In the case of logistic regression, the default multiclass strategy is the one versus rest. This example shows how to use both the strategies with the handwritten digit dataset, containing a class for numbers from 0 to 9. The following code loads the data and places it into variables.

from sklearn.datasets import load_digits
digits = load_digits()
X, y = digits.data[:1700,:], digits.target[:1700]
tX, ty = digits.data[1700:,:], digits.target[1700:]

The observations are actually a grid of pixel values. The grid’s dimensions are 8 pixels by 8 pixels. To make the data easier to learn by machine-learning algorithms, the code aligns them into a list of 64 elements. The example reserves a part of the available examples for a test.

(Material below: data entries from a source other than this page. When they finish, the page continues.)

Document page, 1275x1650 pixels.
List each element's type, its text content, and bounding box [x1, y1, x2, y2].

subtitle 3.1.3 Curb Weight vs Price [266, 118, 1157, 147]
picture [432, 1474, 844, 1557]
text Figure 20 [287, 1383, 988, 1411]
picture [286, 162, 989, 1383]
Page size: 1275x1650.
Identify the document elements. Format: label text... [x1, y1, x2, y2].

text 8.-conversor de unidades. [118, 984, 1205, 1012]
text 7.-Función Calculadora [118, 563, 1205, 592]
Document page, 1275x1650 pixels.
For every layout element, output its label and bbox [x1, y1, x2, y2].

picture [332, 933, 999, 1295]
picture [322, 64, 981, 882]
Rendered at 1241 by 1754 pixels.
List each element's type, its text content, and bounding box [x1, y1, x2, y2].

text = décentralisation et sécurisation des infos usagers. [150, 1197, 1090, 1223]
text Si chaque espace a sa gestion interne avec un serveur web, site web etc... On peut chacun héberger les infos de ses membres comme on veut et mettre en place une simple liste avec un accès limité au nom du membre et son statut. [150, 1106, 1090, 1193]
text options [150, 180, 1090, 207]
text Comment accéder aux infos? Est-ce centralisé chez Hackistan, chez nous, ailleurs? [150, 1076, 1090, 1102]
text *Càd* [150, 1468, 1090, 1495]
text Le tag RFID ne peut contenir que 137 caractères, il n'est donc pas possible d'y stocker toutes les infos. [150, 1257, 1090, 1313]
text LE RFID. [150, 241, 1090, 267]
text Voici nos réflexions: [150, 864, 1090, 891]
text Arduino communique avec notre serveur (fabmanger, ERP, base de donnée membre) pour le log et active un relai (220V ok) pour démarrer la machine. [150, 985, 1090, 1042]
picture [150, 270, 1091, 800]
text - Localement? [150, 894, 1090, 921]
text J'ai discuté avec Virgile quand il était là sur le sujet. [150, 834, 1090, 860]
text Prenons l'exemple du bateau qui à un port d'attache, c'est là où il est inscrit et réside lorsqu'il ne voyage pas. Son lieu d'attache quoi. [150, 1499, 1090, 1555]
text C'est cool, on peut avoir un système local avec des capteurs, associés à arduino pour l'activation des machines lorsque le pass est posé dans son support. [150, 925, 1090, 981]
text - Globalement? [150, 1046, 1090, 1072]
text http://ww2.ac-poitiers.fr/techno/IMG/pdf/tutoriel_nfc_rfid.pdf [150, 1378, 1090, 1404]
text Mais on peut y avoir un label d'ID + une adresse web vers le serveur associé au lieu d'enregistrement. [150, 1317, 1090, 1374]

from sklearn.multiclass import OneVsRestClassifier
from sklearn.multiclass import OneVsOneClassifier
OVR = OneVsRestClassifier(LogisticRegression()).fit(X,y)
OVO = OneVsOneClassifier(LogisticRegression()).fit(X,y)
print ‘One vs rest accuracy: %.3f’ % OVR.score(tX,ty)
print ‘One vs one accuracy: %.3f’ % OVO.score(tX,ty)
One vs rest accuracy: 0.938
One vs one accuracy: 0.969

The two multiclass classes OneVsRestClassifier and OneVsOneClassifier operate by incorporating the estimator (in this case, LogisticRegression). After incorporation, they usually work just like any other learning algorithm in Scikit-learn. Interestingly, the one-versus-one strategy obtained the best accuracy thanks to its high number of models in competition.

When working with Anaconda and Python version 3.4, you may receive a deprecation warning when working with this example. You’re safe to ignore the deprecation warning — the example should work as normal. All the deprecation warning tells you is that one of the features used in the example is due for an update or will become unavailable in a future version of Python.